Gradually, her nascent line was picked up by small, ethnic grocery stores. Ahmad marketed it tirelessly with advertisements on Facebook, publicity in the Boston Globe, putting the word out among friends and family and at her local mosque. “Wherever I could advertise that we had this product, I did,” she said.

As the market for Mona’s Curryations grew from early adopters who got the frozen skillet meals from Boston’s ethnic markets to new customers who didn’t share Ahmad’s heritage and shopped for their food in supermarkets, Ahmad adapted her offerings to fit the tastes of a wider spectrum of consumers – those who wanted fresh-tasting meals that they could prepare easily at home but who weren’t familiar with the nuances of Ahmad’s Pakistani cuisine.

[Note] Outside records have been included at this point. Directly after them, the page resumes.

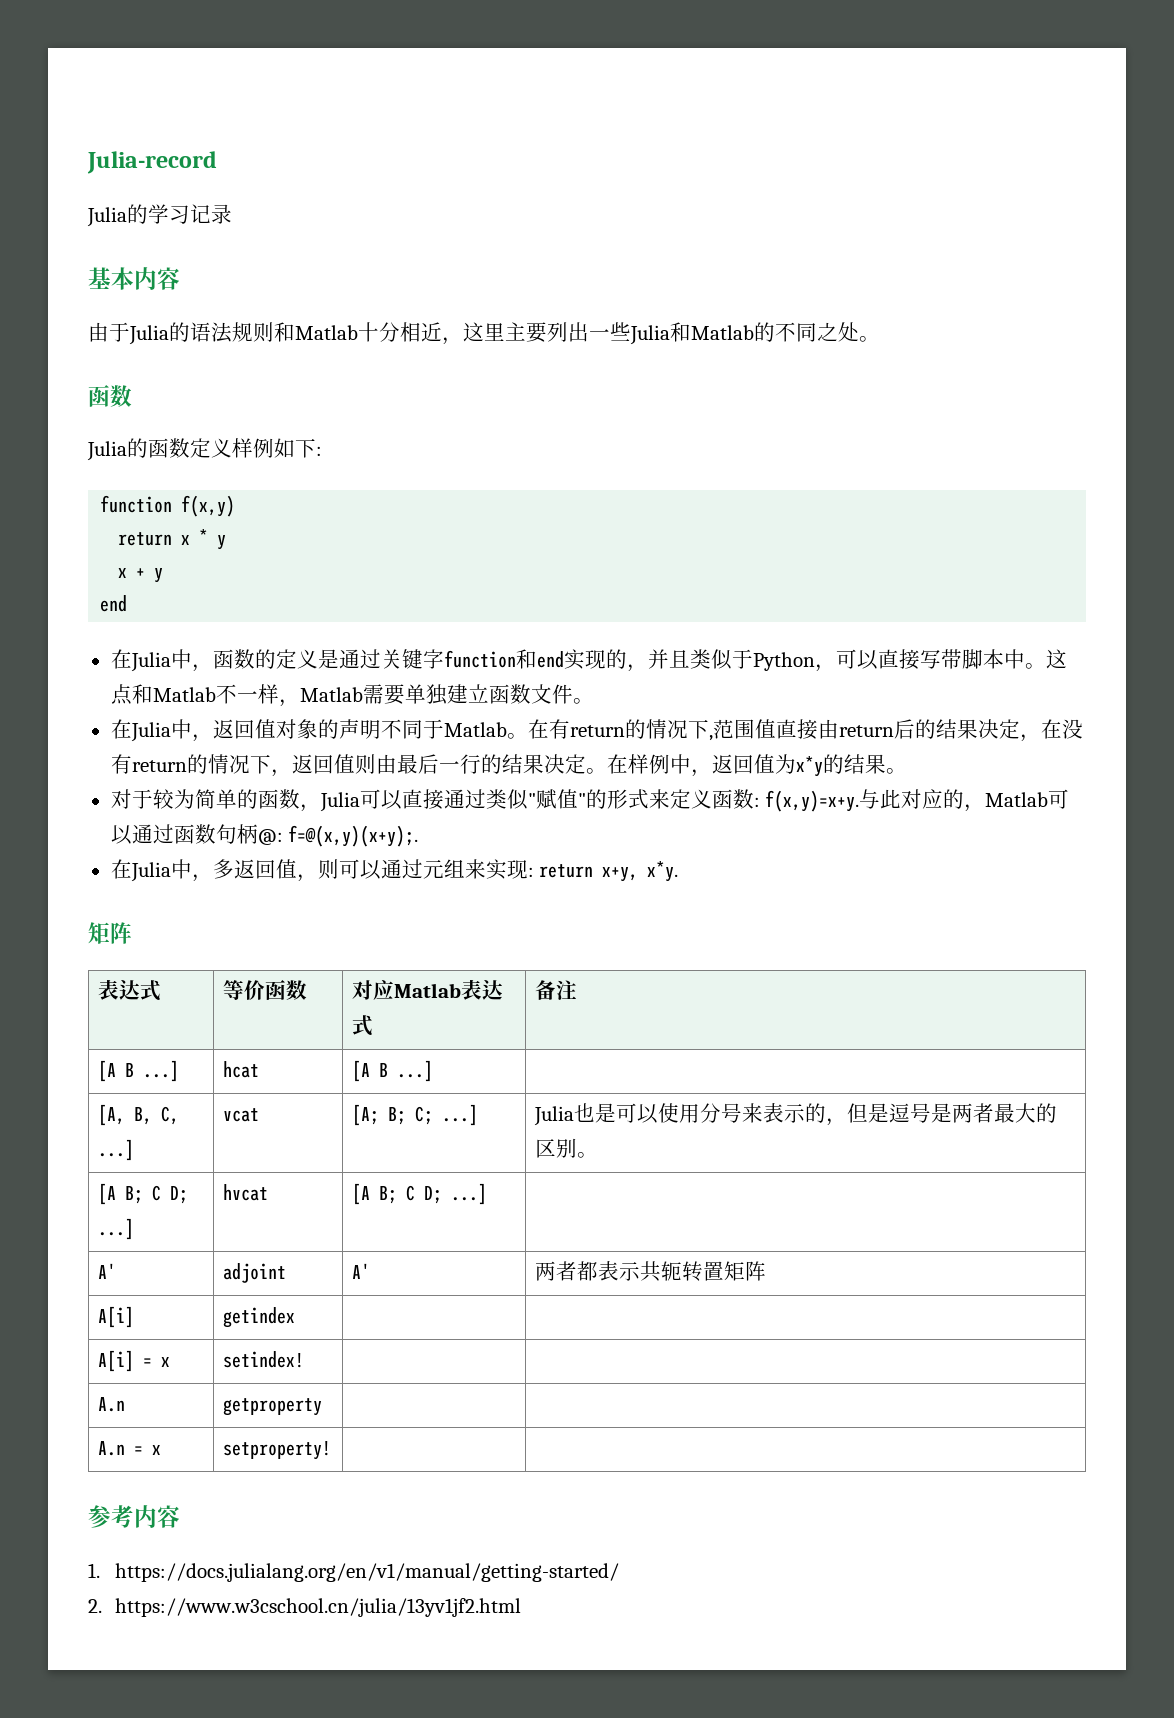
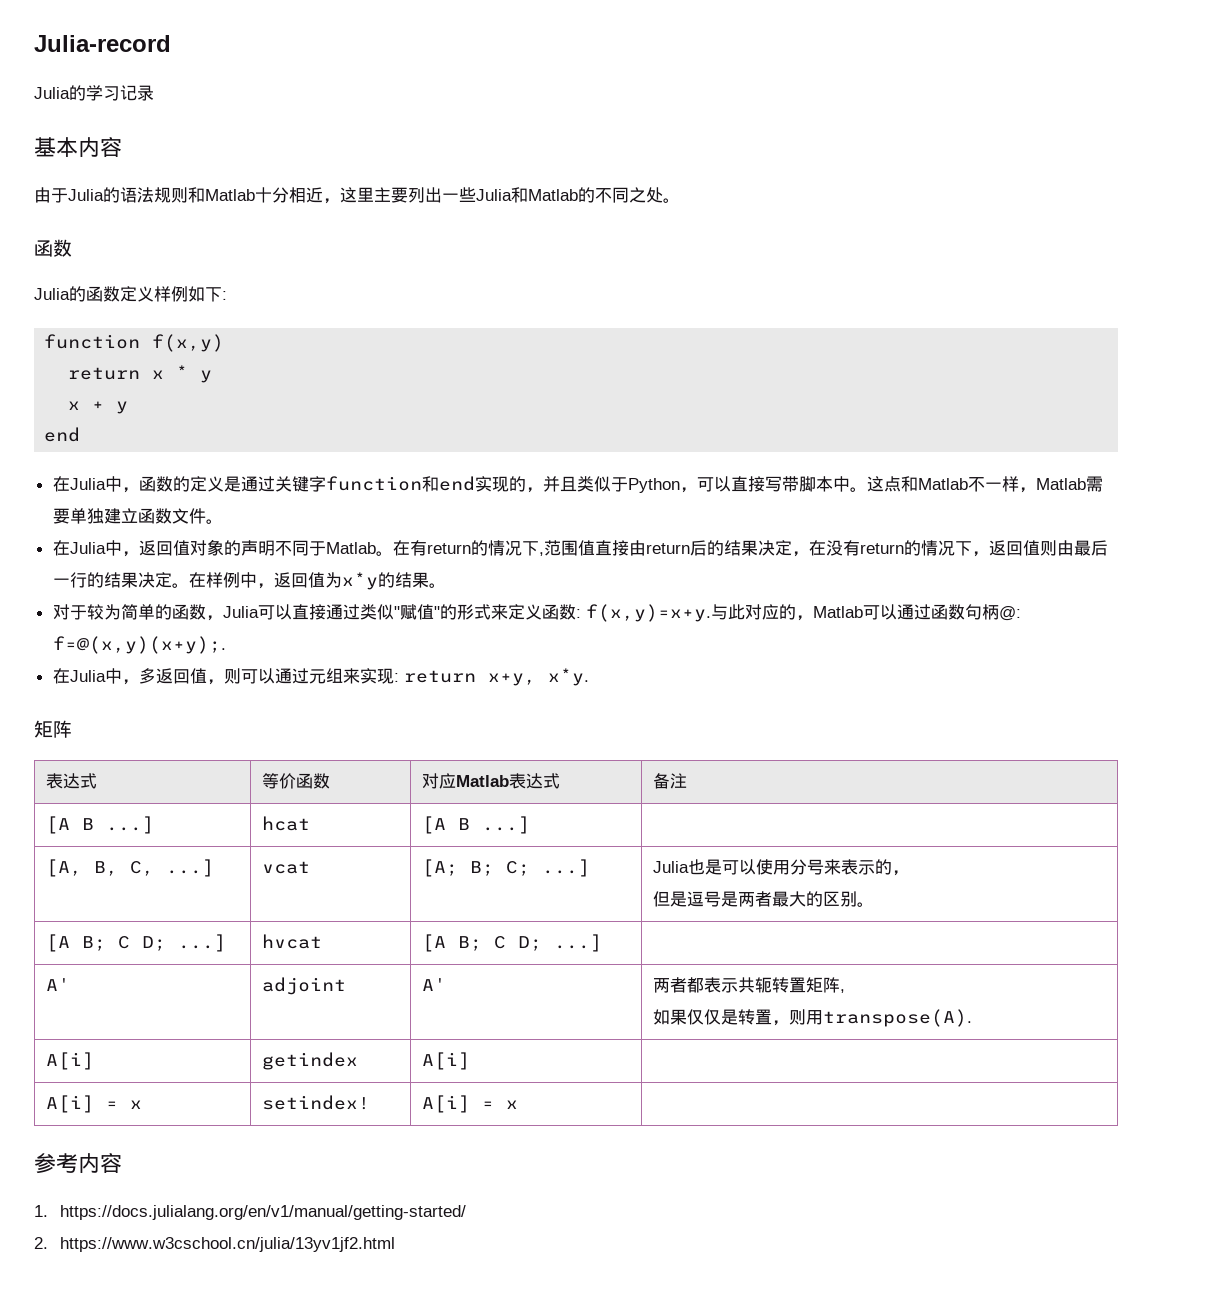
(848, 1122) none -> (910, 873) //
(767, 1271) none -> [840,989,846,993] [653,1009,973,1027] , // 如果仅仅是转置，则用transpose(A).
(296, 1317) none -> [422,1052,471,1070] A[i]
[98,1397,126,1412] [223,1398,323,1416] [98,1441,162,1456] [223,1441,332,1460] | // A.n | getproperty | | // A.n = x | setproperty! | -> [422,1095,519,1113] A[i] = x

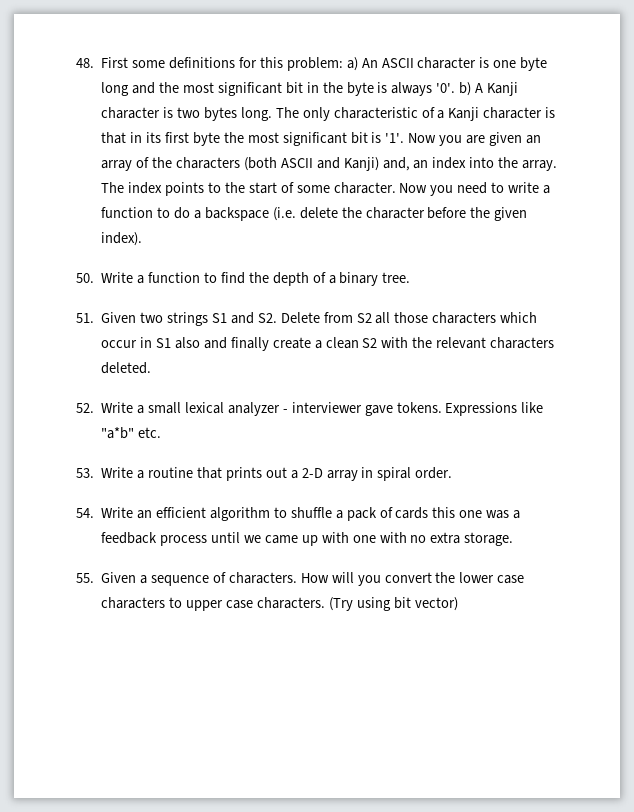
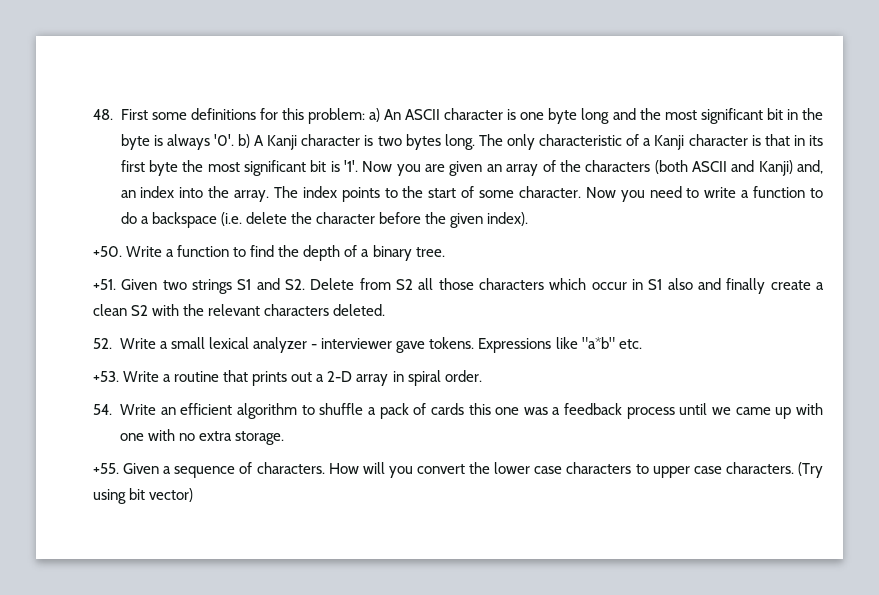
[76,273,94,283] 50. -> [93,246,122,257] +50.
[76,313,94,323] 51. -> [93,279,116,290] +51.
[76,468,94,478] 53. -> [93,371,119,382] +53.
[76,573,94,583] 55. -> [93,463,119,474] +55.

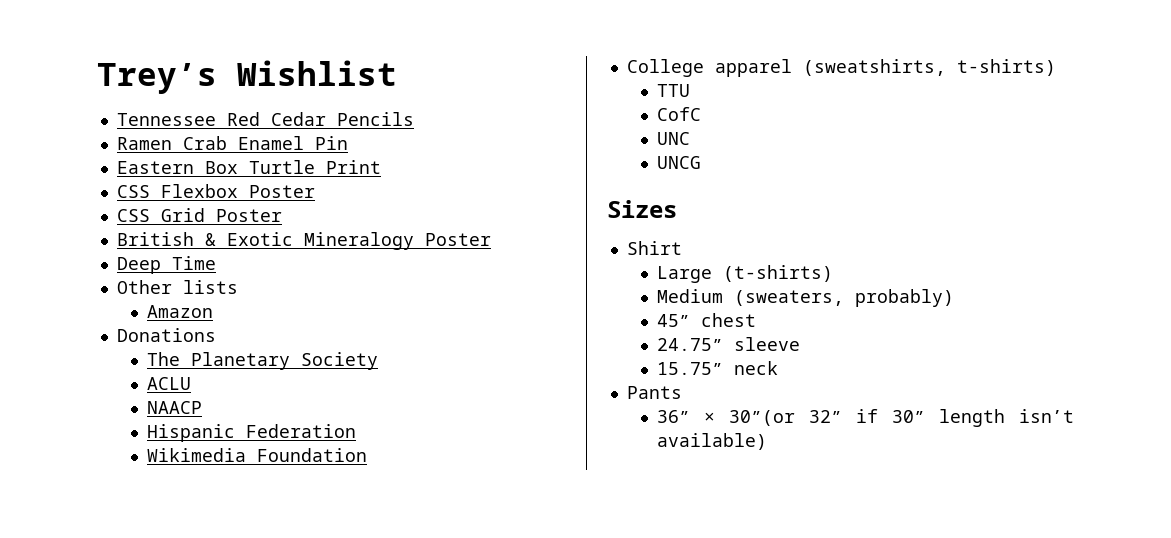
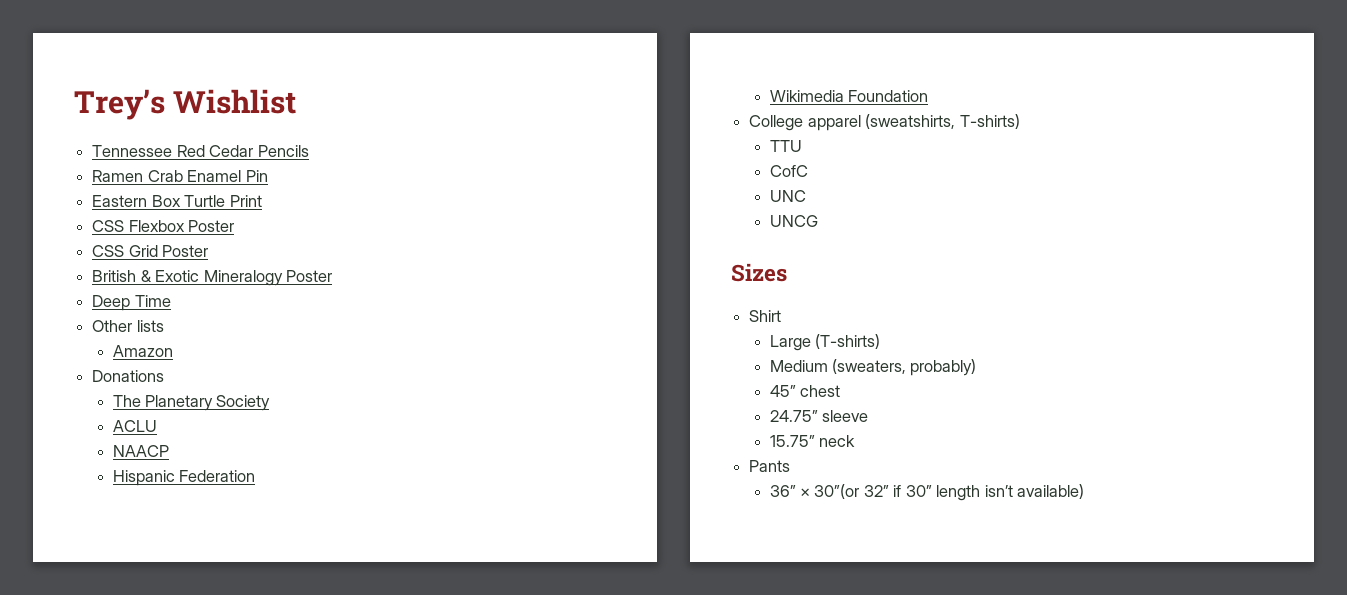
[956,59,1056,76] t-shirts) -> [959,114,1020,129] T-shirts)
[722,265,833,282] (t-shirts) -> [815,334,881,349] (T-shirts)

The Mona’s Curryations line now consists of Chicken Tikka Masala, Palak Paneer, Chickpea Tikka Masala and Tandoori Chicken. They’re made with fresh, natural ingredients, and the meats are halal. The Chickpea Tikka Masala is vegan, and the Tandoori Chicken is dairy free. The 22-ounce packages are intended to serve two with full meal servings, and they include the naan. They retail for about $9.99. “These restaurant-inspired meals are complete with the protein; vegetables; oil; and spices such as turmeric, fenugreek, garam masala and cumin. Everything is mixed in the bag so that you can enjoy the experience of making and eating this cuisine right in the comfort of your home,” Ahmad said. “You just need a skillet or a saucepan. Pour everything in and let it cook for about 10 minutes and warm up the naan. Multi-cooker instructions are also included.”

Ahmad is expecting to have her line ready to roll out into supermarkets this fall, and she expects it to appeal to consumers who are still doing most of their eating at home, whether or not the pandemic continues to rage. She expects the line to launch regionally in New England first, with plans to scale up as distribution and retail arrangements progress.